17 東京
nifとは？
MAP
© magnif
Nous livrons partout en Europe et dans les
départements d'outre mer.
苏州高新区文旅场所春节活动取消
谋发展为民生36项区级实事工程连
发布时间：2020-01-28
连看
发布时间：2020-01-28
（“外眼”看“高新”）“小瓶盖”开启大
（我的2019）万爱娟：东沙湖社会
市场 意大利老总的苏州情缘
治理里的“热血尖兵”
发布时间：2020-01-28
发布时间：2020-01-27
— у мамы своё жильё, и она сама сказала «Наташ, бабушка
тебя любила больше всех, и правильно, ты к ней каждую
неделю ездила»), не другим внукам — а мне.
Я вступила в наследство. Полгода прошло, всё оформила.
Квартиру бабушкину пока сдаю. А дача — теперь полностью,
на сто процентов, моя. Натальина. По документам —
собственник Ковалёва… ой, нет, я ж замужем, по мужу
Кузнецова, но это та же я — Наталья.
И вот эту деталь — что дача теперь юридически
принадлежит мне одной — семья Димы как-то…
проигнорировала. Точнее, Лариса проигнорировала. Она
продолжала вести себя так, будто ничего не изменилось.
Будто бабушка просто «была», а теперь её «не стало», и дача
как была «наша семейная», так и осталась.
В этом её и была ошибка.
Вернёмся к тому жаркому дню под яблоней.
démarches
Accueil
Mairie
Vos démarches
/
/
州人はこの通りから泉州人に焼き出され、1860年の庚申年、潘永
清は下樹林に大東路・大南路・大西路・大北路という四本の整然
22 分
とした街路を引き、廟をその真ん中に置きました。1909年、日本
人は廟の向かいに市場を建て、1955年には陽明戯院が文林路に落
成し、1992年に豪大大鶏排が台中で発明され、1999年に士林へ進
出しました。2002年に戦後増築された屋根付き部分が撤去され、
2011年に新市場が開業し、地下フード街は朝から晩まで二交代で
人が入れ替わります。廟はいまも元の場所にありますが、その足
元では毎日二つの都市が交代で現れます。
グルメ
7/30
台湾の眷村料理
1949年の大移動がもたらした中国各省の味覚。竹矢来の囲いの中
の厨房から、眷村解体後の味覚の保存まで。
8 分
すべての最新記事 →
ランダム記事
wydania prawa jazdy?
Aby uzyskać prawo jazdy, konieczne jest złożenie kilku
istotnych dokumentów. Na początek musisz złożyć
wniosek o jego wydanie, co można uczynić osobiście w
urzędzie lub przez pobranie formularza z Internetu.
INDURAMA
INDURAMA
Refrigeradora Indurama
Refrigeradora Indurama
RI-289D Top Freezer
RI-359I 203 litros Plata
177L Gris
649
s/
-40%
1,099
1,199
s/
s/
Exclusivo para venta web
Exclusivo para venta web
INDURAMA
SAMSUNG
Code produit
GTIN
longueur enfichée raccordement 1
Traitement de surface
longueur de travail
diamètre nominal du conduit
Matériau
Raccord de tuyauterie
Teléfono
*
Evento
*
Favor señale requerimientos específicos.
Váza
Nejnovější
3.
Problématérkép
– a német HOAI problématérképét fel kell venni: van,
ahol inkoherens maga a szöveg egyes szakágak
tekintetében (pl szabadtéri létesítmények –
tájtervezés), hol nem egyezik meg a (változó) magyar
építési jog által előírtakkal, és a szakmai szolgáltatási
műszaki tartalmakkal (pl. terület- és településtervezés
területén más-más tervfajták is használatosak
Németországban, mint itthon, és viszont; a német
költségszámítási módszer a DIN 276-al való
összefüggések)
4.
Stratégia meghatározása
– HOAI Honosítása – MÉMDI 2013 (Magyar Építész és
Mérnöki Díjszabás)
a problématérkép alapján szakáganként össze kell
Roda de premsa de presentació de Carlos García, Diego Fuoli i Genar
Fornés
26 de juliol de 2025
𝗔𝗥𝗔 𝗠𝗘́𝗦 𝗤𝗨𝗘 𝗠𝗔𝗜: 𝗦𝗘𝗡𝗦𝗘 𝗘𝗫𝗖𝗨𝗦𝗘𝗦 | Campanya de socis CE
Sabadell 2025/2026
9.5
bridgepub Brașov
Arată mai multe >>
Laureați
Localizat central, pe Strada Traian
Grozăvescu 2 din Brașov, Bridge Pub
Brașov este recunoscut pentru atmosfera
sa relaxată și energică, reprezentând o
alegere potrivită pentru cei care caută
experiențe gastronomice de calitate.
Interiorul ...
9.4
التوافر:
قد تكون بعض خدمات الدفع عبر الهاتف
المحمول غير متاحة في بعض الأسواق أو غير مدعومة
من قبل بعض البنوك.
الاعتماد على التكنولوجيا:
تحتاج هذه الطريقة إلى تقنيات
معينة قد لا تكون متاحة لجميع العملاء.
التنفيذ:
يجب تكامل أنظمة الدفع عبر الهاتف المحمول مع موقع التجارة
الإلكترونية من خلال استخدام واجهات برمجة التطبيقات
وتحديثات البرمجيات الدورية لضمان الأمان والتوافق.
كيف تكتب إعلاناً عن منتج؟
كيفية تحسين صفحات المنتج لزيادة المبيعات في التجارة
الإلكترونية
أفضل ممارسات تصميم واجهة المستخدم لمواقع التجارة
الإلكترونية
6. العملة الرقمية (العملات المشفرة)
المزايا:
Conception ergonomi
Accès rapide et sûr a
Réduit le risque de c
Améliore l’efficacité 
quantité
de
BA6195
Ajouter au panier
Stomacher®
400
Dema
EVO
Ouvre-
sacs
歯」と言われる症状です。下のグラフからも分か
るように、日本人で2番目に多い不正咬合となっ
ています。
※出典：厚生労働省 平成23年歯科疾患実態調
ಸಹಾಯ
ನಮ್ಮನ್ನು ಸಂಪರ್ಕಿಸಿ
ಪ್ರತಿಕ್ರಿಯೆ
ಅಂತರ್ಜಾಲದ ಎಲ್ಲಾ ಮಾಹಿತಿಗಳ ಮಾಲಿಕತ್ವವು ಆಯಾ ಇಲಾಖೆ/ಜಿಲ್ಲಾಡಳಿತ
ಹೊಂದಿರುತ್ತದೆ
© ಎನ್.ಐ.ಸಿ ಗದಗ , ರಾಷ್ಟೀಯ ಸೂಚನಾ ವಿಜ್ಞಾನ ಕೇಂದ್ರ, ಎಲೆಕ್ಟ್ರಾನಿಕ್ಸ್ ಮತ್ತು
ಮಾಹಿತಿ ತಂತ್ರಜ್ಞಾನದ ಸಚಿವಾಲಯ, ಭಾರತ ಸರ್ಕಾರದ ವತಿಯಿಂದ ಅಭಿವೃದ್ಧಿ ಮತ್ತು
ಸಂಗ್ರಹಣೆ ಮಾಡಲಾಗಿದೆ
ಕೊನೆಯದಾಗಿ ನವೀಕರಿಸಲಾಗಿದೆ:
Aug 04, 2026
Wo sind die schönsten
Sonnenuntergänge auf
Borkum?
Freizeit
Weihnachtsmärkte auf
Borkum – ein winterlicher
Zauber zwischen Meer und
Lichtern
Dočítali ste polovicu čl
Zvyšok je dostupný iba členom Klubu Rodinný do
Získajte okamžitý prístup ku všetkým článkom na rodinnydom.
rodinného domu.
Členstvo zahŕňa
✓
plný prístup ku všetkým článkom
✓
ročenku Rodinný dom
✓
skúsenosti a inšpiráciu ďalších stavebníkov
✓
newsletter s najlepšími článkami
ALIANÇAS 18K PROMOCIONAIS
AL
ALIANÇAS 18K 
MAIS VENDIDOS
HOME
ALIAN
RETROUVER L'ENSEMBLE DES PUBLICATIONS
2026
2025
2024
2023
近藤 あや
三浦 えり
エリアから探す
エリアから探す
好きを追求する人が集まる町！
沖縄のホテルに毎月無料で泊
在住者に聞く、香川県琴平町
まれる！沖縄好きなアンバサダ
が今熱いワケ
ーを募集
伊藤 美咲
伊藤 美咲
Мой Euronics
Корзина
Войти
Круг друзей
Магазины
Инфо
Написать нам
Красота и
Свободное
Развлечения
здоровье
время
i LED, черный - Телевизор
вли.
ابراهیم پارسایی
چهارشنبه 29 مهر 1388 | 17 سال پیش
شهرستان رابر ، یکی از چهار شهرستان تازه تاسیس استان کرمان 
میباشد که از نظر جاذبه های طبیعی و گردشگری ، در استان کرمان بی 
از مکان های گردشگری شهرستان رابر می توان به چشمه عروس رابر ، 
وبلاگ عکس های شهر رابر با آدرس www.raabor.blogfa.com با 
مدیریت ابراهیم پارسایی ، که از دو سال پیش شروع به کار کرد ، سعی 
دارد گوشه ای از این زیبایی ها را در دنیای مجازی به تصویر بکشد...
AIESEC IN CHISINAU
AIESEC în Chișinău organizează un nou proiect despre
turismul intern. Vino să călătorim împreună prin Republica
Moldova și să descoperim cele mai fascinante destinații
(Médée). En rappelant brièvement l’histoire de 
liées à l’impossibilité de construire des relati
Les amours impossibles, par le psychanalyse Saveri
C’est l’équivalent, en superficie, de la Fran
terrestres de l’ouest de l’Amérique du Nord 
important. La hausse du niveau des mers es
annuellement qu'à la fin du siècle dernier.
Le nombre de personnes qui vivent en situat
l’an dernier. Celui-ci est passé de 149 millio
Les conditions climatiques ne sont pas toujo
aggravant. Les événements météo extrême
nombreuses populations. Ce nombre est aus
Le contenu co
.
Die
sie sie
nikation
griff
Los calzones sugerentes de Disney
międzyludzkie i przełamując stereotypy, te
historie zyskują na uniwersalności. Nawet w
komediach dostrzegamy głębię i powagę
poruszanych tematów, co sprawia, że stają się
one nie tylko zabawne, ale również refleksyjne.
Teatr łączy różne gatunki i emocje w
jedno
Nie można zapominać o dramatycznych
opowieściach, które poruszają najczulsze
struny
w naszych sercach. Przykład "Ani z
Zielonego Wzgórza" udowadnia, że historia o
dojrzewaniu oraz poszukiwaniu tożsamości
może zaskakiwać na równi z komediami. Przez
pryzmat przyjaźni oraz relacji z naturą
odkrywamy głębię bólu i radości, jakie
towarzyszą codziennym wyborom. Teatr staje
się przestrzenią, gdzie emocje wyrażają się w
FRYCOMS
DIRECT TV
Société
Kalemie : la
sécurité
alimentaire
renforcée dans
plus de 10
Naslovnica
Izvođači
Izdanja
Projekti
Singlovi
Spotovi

* [What is being asked]: Look through the entries above for the word "الدفع". Copy every line where it shows up.

* [Result for this task]:
قد تكون بعض خدمات الدفع عبر الهاتف
يجب تكامل أنظمة الدفع عبر الهاتف المحمول مع موقع التجارة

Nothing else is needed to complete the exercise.